After participants were randomly allocated to their groups, 320 received the aspirin tablet plus antioxidant capsule; 318 received the aspirin tablet plus placebo capsule; 320 took a placebo tablet plus antioxidant capsule, and 318 took both a placebo tablet and a placebo capsule. This is referred to as a 2x2 design trial.
The researchers measured all the deaths, strokes, heart attacks and amputations, and included them all in a single-outcome measure (the primary event), as well as reporting them separately. Before the study began, the researchers calculated the number of people that would need to take part in order to detect a meaningful difference in the main outcome. They estimated 1,600 participants were needed if they wanted to detect a 25% difference at four years. The risks for each drug were analysed separately, and the researchers looked at how the drugs interacted with each other.
Overall, there was no significant difference between the groups. In the aspirin groups, 116 fatal and non-fatal heart attacks, strokes and amputations (18.2%) occurred compared with 117 (18.3%) in the no aspirin groups.
The 43 deaths from coronary heart disease or stroke occurred statistically at the same rate in the aspirin groups (6.7%) as the 35 deaths in the no aspirin groups (5.5%).
A similar pattern of no statistical effect was seen for the antioxidants. The researchers say they found no evidence for any interaction between aspirin and antioxidant, meaning that the results are unlikely to be caused by one drug interfering with the effects of the other.
The researchers conclude that this trial “does not provide evidence to support the use of aspirin or antioxidants” in preventing heart attacks, strokes, amputations or death in the population they studied with diabetes.
This is a reliable study in that it was carefully designed with randomisation and blinding. All outcomes were also objectively measured. The researchers discuss several aspects to the study:
This is an important study as aspirin therapy is prescribed for nearly all patients with type 2 diabetes. This is because they are classified (using standard tools from guidelines) as at high absolute (overall) risk for future heart attack or stroke, and therefore aspirin therapy is usually considered appropriate for most people with the condition.
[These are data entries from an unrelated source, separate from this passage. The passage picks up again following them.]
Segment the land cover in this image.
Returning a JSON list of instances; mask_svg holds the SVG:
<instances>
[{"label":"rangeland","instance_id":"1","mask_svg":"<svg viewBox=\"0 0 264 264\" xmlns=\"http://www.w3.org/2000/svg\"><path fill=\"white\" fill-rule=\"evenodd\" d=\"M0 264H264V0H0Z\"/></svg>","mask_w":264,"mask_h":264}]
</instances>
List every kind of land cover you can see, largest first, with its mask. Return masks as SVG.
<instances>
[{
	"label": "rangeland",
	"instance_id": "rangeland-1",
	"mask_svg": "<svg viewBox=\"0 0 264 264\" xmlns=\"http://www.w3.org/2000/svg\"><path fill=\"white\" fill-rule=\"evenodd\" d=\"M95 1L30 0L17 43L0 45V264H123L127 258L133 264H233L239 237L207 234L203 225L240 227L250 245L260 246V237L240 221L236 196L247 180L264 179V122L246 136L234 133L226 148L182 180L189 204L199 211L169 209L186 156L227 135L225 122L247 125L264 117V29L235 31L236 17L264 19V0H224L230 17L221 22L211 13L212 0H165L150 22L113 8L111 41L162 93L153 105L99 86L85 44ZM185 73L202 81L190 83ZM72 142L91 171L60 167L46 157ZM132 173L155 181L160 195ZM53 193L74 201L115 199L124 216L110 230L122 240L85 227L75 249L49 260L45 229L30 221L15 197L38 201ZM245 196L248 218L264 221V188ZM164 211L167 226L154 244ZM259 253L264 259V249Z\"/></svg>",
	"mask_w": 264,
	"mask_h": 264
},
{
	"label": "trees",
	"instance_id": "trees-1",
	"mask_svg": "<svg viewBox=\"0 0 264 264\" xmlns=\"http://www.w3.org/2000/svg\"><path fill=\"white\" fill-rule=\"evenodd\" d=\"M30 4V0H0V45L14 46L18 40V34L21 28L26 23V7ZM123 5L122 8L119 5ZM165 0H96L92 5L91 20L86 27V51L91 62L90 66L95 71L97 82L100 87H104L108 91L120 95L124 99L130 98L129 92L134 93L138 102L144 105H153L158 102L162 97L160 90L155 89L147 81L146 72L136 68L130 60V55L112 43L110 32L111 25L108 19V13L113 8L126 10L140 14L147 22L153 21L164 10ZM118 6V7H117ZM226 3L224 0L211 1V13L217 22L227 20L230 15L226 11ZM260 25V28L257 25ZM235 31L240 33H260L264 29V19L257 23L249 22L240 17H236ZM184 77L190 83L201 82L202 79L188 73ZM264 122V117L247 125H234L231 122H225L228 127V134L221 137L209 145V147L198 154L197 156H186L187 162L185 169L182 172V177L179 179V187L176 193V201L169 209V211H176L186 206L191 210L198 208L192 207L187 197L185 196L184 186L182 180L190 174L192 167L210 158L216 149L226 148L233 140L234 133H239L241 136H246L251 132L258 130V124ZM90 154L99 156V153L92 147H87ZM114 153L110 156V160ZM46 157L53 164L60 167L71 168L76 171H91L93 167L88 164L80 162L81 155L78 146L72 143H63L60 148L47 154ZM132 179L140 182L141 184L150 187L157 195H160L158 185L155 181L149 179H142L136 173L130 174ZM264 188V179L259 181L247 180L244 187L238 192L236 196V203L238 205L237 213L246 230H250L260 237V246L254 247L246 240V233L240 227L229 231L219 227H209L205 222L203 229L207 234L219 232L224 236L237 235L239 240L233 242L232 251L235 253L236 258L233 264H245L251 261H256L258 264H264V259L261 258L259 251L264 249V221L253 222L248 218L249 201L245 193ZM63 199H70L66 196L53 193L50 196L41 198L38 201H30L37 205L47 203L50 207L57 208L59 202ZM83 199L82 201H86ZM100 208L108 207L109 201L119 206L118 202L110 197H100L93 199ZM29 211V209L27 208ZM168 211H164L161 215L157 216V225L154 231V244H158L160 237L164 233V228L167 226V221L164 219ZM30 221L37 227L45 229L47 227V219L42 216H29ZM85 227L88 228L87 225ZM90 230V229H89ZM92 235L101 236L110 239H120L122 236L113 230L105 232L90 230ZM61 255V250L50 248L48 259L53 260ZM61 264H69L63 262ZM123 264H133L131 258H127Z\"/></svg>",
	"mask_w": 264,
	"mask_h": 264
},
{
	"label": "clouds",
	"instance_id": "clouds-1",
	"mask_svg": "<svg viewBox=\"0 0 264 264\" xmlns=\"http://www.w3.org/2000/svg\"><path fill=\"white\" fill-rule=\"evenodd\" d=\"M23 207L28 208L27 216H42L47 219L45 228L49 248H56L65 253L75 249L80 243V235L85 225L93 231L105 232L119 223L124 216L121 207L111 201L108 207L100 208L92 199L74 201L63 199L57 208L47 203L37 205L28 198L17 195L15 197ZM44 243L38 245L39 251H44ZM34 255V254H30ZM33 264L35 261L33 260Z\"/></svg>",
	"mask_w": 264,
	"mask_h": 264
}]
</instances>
The risk increases in proportion to the number of risk factors that a patient has, such as high blood pressure, high cholesterol, smoking, etc.
A person’s overall risk is thought to be an important determinant of whether they should receive other medications that lower the risk factors, such as statins or blood pressure pills. Aspirin is thought to help at similar levels of risk. This study brings into question current guidance on the use of aspirin in people with diabetes and arterial disease, and in particular the level of risk at which aspirin use is worthwhile. For instance, whether it should only be used by people with known heart disease or if it should also be used by people only thought to be at risk. Further systematic reviews that pool the results of all existing trials by meta-analysis offer hope in answering this remaining question: at what level of risk should people with diabetes be prescribed aspirin?
The current advice is that anyone taking prescribed aspirin should discuss any concerns they have with their doctor. Local pharmacists should also be able to offer advice.